На кровати муаровое одеяло, на котором играют блики от светло-сиреневой фарфоровой люстры, подвешенной к потолку. У кровати светится жаром электрический обогреватель.
Ноги девушки обдает теплым ветерком.
— Эта штука на ночном столике?
— Да… Молчи…
На территории арены, неуютном прибежище бездомных, смирившихся с жизнью парочек, предающихся любви с неистовством беспорочных наших библейских прародителей, слышен грохот проходящих невдалеке старых, расхлябанных, еле ползущих трамваев с дребезжащим кузовом и резко скрежещущими тормозами.
По утрам эта территория принадлежит крикливым драчливым ребятишкам, которые целый божий день швыряются камнями, но с того часа, когда запираются парадные, это эдем, немного, правда, грязноватый эдем, где нельзя пройтись в плавном танце под звуки укромно спрятанного от глаз радиоприемника; где нельзя в виде прелюдии выкурить восхитительно ароматную сигарету; где нельзя шептать на ухо всякие нежные глупые словечки, ничем не грозящие, только приятные. Эта территория, где после обеда собираются старики и старухи, чтобы, как ящерицы, понежиться на солнце, с того часа, когда дети и пятидесятилетние супруги ложатся спать и видят сны, превращается в доподлинный рай, где нет места уловкам и уверткам, где каждый знает, на что идет, где любят благородно и сурово, прямо на, песчаной земле, еще хранящей квадраты классов, начертанных девочкой, что проскакала все утро, и испещренной круглыми аккуратными ямочками, что вырыл мальчик, с жадностью и азартом целые часы напролет игравший в шары.
— Тебе не холодно, Петрита?
— Нет, Хулио, мне так хорошо рядом с тобой!
— Ты меня очень любишь?
— Очень, как будто ты не знаешь.
Мартин Марко бредет по городу, ему не хочется идти спать. В кармане у него ни гроша, и он ждет, пока закроется метро, пока исчезнут последние желтые ревматические трамваи. Тогда город кажется ему более уютным, более доступным для таких людей, как он, шагающих без определенной цели, засунув руки в пустые карманы — в этих карманах и руки не всегда согреешь! — с пустой головой, пустыми глазами и с необъяснимой пустотой в сердце, безмерной, безнадежной пустотой.
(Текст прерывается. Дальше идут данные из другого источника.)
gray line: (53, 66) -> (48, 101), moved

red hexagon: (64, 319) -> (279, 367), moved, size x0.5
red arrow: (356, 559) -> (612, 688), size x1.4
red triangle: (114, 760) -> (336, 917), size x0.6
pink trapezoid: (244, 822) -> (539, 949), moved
Мартин Марко медленно, в полузабытьи идет по улице Торрихоса до улицы Диего де Леон, затем спускается по улицам принца де Вергара и генерала Молы к площади Саламанки, на которой стоит в сюртуке маркиз де Саламанка в центре зеленого, любовно ухоженного скверика. Мартин Марко любит одинокие прогулки, долгие неторопливые странствия по широким городским улицам, по тем самым улицам, которые днем, точно по волшебству, заполняют до краев, как тарелку добропорядочного горожанина, голоса торговцев, наивно бесстыдные песенки служанок, сирены автомашин, плач малышей, этих городских прирученных волчат, нежных и яростных.
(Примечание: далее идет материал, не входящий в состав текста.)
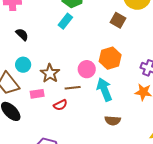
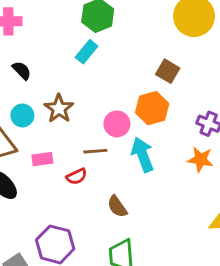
brown square: (118, 20) -> (168, 71), moved
brown star: (50, 73) -> (59, 108), moved
brown semicircle: (113, 121) -> (117, 207), moved, turned 49

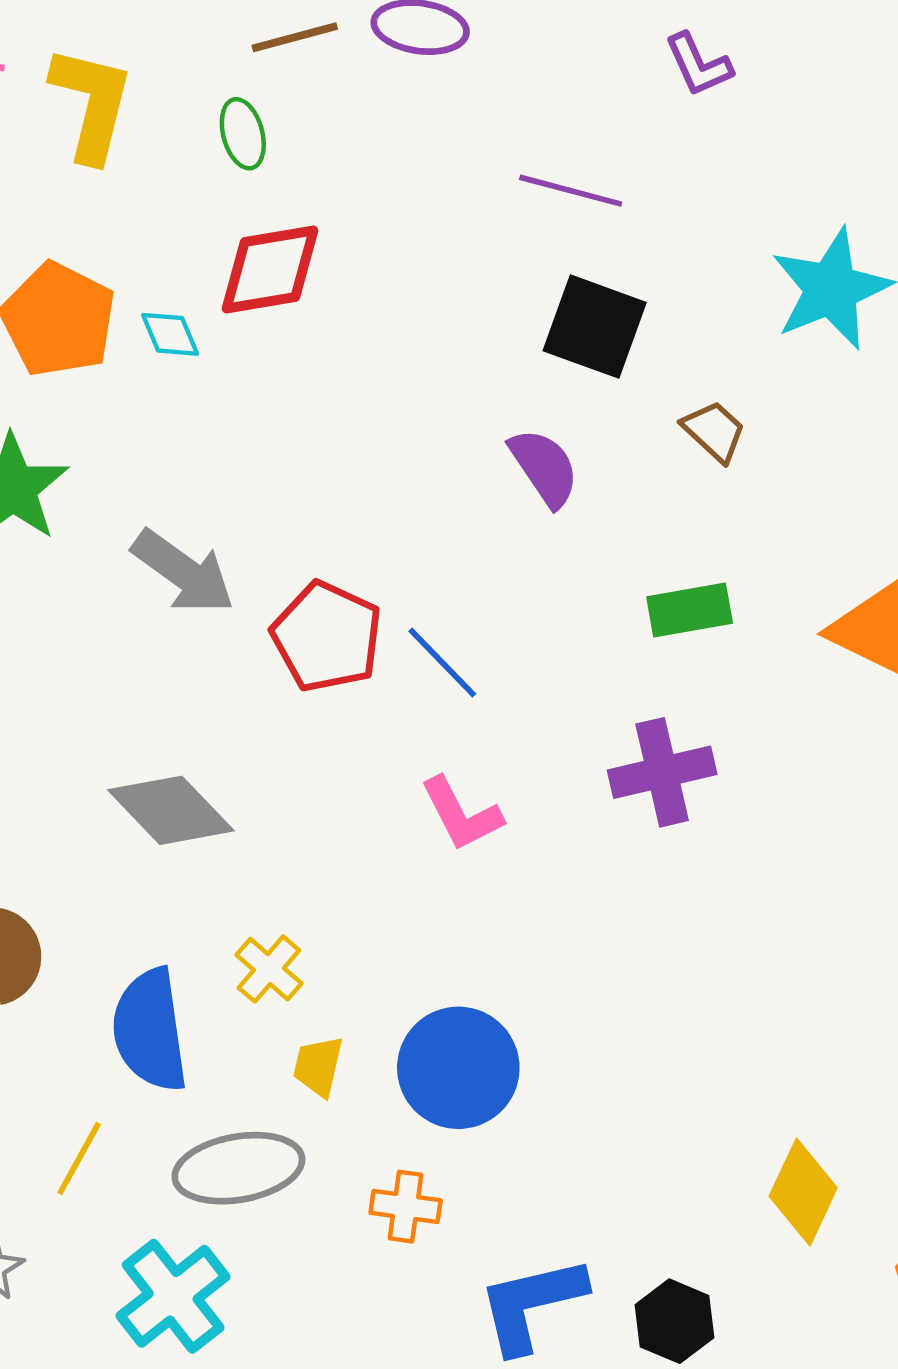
Мартин Марко садится на деревянную скамью и зажигает окурок, который лежал у него еще с несколькими в конверте со штампом «Мадридское собрание депутатов из провинций. Отдел удостоверений личности».
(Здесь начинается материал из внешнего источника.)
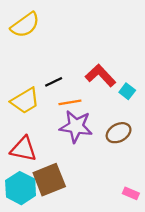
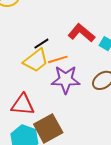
yellow trapezoid: (25, 101) -> (36, 60), moved

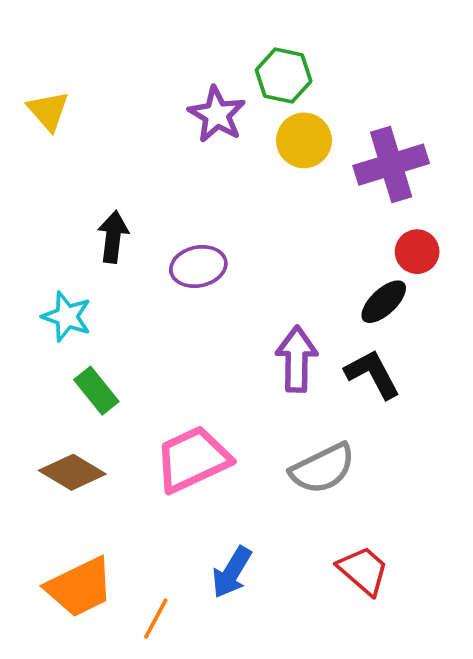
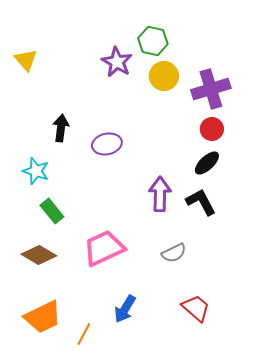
red circle: (417, 252) -> (212, 129), moved
gray semicircle: (323, 469) -> (174, 253), size x0.7

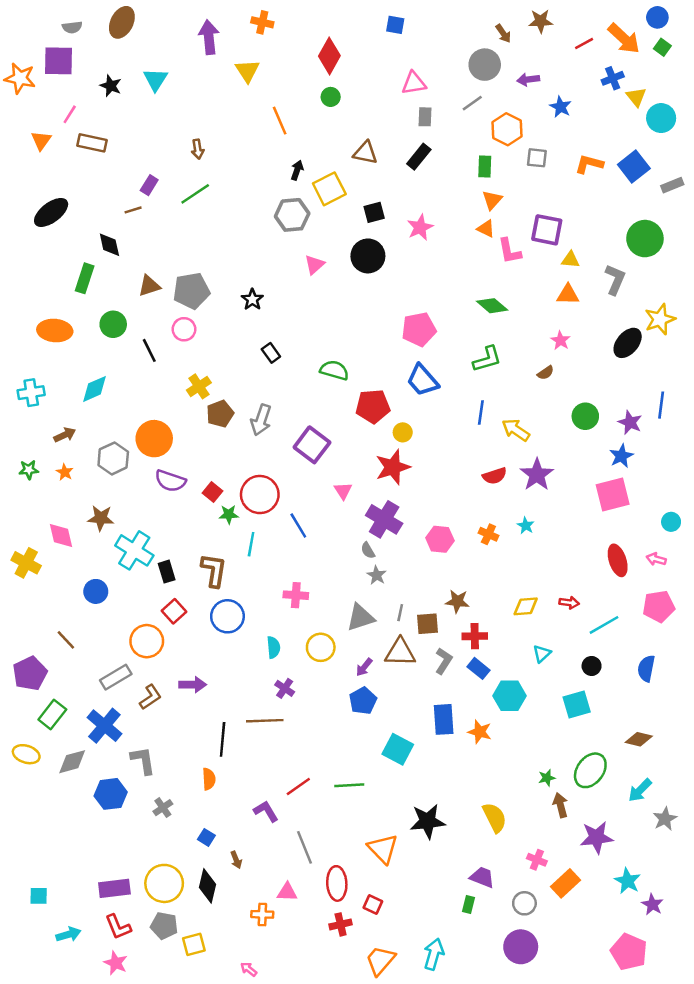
Уличные скамьи — это как бы энциклопедии всех горестей и почти всех радостей жизни: здесь старик отдыхает после приступа астмы, священник читает свой молитвенник, нищий ищет на себе вшей, плотник завтракает рядом со своей женой, здесь сидит усталый человек, больной чахоткой, безумец с огромными мечтательными глазами, уличный музыкант, положивший свой рожок на колени, — каждый, придя со своими малыми или большими печалями, оставляет на досках скамьи легкий душок усталой плоти, не способной постигнуть тайну кровообращения. И девушка, что ищет покоя для своего тела, отяжелевшего от тех самых стонущих вздохов, и дама, читающая пухлый бульварный роман, и слепая, которой надо как-то провести время, и маленькая машинисточка, пожирающая свой бутерброд — колбасу и третьесортный хлебец, и больная раком, пытающаяся забыть о болях; и дурочка с открытым ртом и тоненькой струйкой слюны на подбородке, и торговка галантереей, прижимающая к животу лоток, и девчушка, которой ужасно нравится смотреть, как мочатся мужчины.